### TEXTO DE LECTURA
=-=-=
Letonia ha registrado oficialmente a unos 20.000 refugiados ucranianos, pero el número real puede ser mucho mayor debido a la falta de capacidad administrativa para registrar todas las llegadas.

Estonia tiene casi 30.000 ucranianos que llegaron a través de su vecino del sur y a través de Rusia.

Las estadísticas oficiales de Lituania cuentan casi 45 000 ucranianos que buscan protección.

Los tres países tienen algunos ucranianos que viven allí desde la época soviética o como trabajadores inmigrantes más recientes en la construcción y otras industrias.

"Tenemos un gran número de ucranianos -unos 30.000 que ya viven aquí- que trabajan o estudian y muchos tienen familiares y amigos que vienen de Ucrania", explicó a Efe Ilmar Kahro, responsable de prensa de la Junta de la Policía y la Guardia Fronteriza de Estonia.

Kahro dijo que el número total de ucranianos que ingresaron a Estonia desde que Rusia invadió Ucrania el 24 de febrero fue de 43.200, incluidas las personas en tránsito hacia otros lugares.

El número de llegadas diarias ha disminuido un poco la semana pasada, y de los 30.000 que se quedaron en Estonia, la mayoría había encontrado alojamiento por su cuenta con amigos y familiares.

"Solo 5.500 han recibido alojamiento estatal", dijo el portavoz de la policía.
=-=-=
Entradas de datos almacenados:
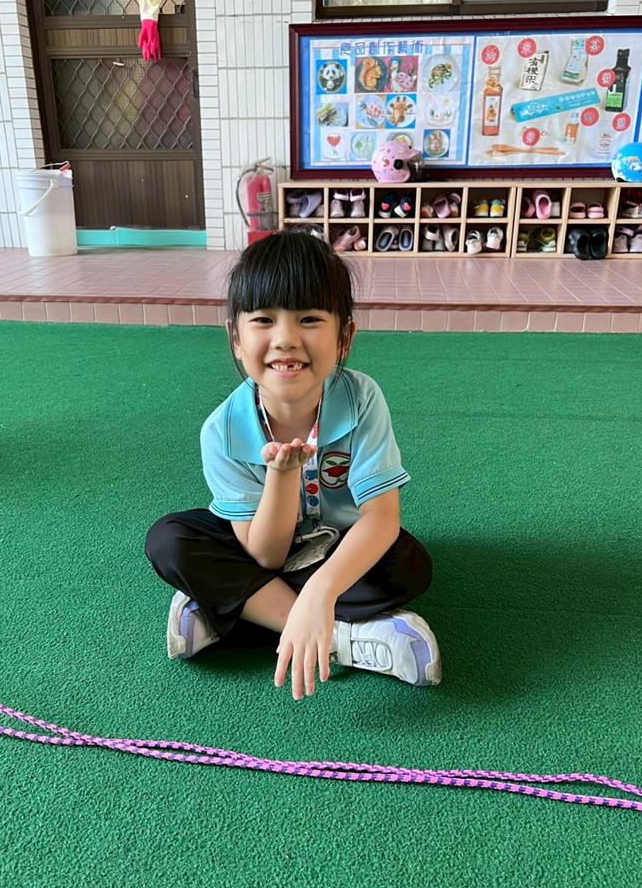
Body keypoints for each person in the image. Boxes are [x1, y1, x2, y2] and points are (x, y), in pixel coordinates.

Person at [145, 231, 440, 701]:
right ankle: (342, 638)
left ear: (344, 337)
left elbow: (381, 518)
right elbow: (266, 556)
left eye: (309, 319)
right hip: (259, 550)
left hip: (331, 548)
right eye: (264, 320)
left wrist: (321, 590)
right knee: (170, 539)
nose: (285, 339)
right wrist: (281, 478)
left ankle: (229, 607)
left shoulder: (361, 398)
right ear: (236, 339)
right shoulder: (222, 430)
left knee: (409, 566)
=-=-=
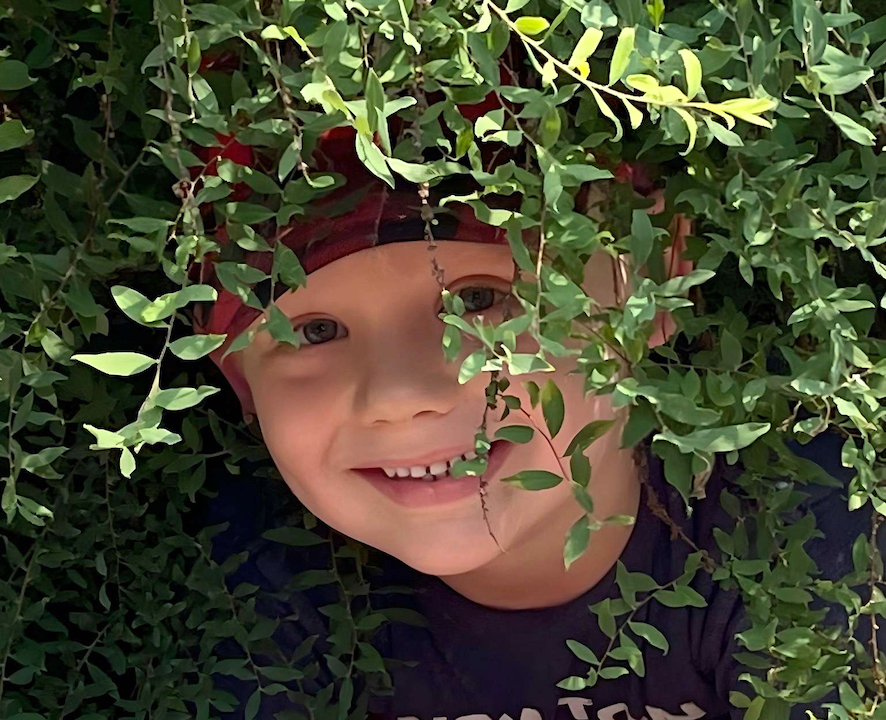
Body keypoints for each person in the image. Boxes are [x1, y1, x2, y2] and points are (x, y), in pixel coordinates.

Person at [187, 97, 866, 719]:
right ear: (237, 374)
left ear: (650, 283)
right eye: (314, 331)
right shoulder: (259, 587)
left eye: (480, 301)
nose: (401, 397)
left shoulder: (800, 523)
=-=-=
### OBJETIVO DEL EJERCICIO
Repite de forma literal el fragmento del texto sobre los refugiados ucranianos en los países bálticos que va desde "Letonia ha registrado" hasta "y otras industrias.", ambos incluidos. Los registros no son necesarios para resolver el ejercicio.

### RESPUESTA ESCRITA
Letonia ha registrado oficialmente a unos 20.000 refugiados ucranianos, pero el número real puede ser mucho mayor debido a la falta de capacidad administrativa para registrar todas las llegadas.

Estonia tiene casi 30.000 ucranianos que llegaron a través de su vecino del sur y a través de Rusia.

Las estadísticas oficiales de Lituania cuentan casi 45 000 ucranianos que buscan protección.

Los tres países tienen algunos ucranianos que viven allí desde la época soviética o como trabajadores inmigrantes más recientes en la construcción y otras industrias.